Goal-directed response selection often involves predicting the consequences of one's actions and the value of potential payoffs. Lesions or chemogenetic inactivation of the medial orbitofrontal cortex (mOFC) in rats induces failures in retrieving outcome identity memories (Bradfield et al., 2015), suggesting that the healthy mOFC serves to access outcome value information when it is not immediately observable and thereby guide goal-directed decision-making. Our findings suggest that the mOFC also bidirectionally regulates effort allocation for a given reward and that expression of the neurotrophin BDNF in the mOFC is both necessary and sufficient for mice to sustain stable representations of reinforcer value.

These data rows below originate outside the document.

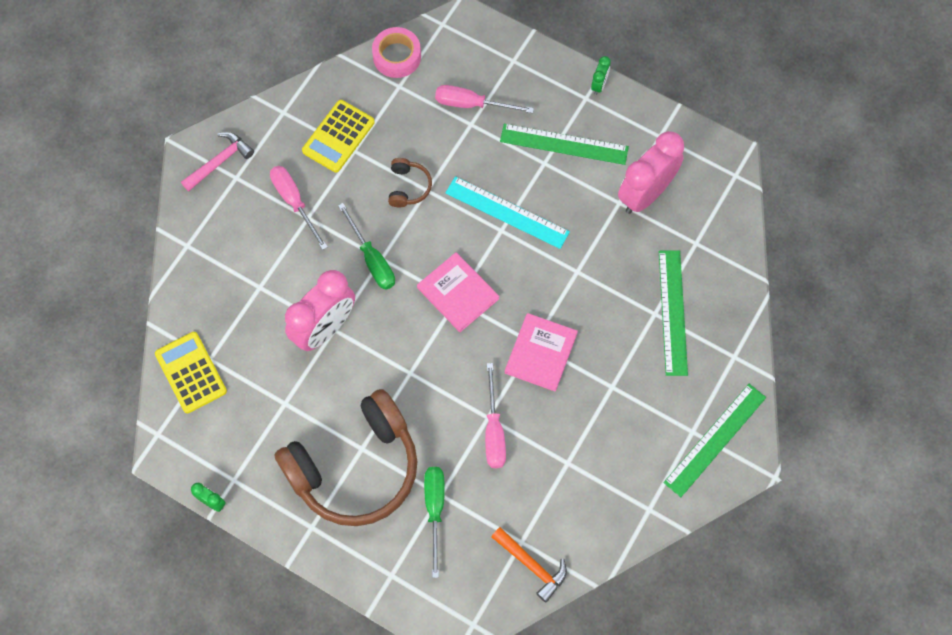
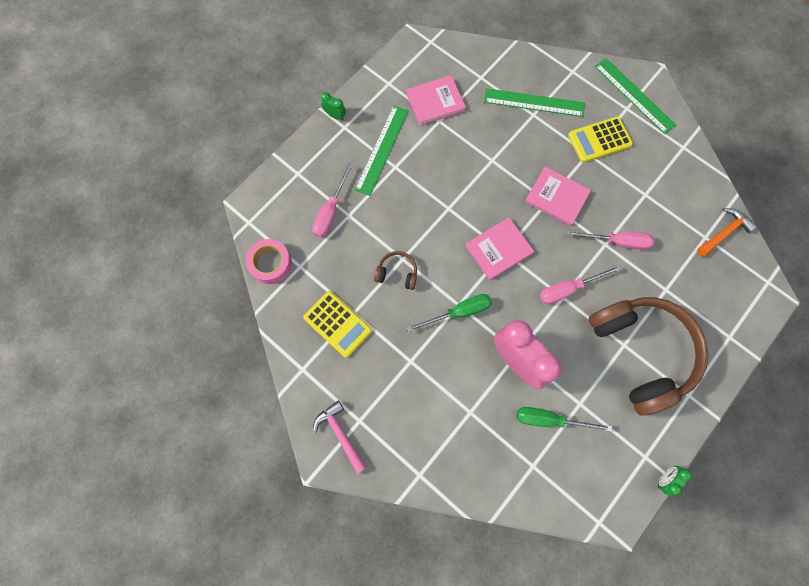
camera: 80 degrees left, 5 degrees up
yellow calculator [155,332,227,413] -> yellow calculator moved to [568,117,633,163]
pink screwdriver [270,166,328,250] -> pink screwdriver moved to [540,265,622,304]
green screwdriver [424,467,445,578] -> green screwdriver moved to [517,407,612,432]
turquoise ruler [445,176,570,249] -> none
pink clock [618,131,684,214] -> pink book [406,75,466,126]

目标导向决策的一个关键组成部分是根据给定奖励或“强化物”的价值保持灵活反应的能力。内侧眶额皮质(mOFC)是腹内侧前额叶皮质的一个亚区域,在调节这一过程中具有独特的地位。我们训练小鼠通过鼻触获取食物强化物,然后使用由钙调蛋白激酶II驱动的、仅由设计药物(DREADDs)激活的Gs偶联设计受体刺激该区域。在其他小鼠中,我们使与神经可塑性相关的神经营养因子脑源性神经营养因子(BDNF)沉默。激活Gs-DREADDs增加了行为对强化物贬值的敏感性,而敲低Bdnf则阻断了这种敏感性。这些变化伴随着渐进比率任务中断点比率的改变,并且在Bdnf(+/-)小鼠中也得到了重现。在Bdnf(+/-)小鼠的mOFC中选择性地替换BDNF挽救了行为缺陷以及细胞外信号调节激酶1/2(ERK1/2)的磷酸化。因此,mOFC中BDNF的表达对于相对于预期强化物的典型努力分配的表达既是必要的也是充分的。额外的实验表明,Bdnf(+/-)背侧纹状体中即早基因c-fos的表达异常升高,而在mOFC中替换BDNF可使表达正常化。此外,全身给予丝裂原活化蛋白激酶激酶抑制剂会增加断点比率,而添加连接反应-结果偶联的离散线索可挽救Bdnf(+/-)小鼠的断点。我们认为,mOFC中的BDNF-ERK1/2是目标导向“在线”行动选择的关键调节因子。
目标导向的反应选择通常涉及预测自身行为的后果和潜在回报的价值。大鼠内侧眶额皮质(mOFC)的损伤或化学遗传学失活会导致在检索结果身份记忆方面出现失败(Bradfield等人,2015年),这表明健康的mOFC在结果价值信息无法立即观察到时用于获取该信息,从而指导目标导向的决策。我们的研究结果表明,mOFC还双向调节对给定奖励的努力分配,并且mOFC中神经营养因子BDNF的表达对于小鼠维持强化物价值的稳定表征既是必要的也是充分的。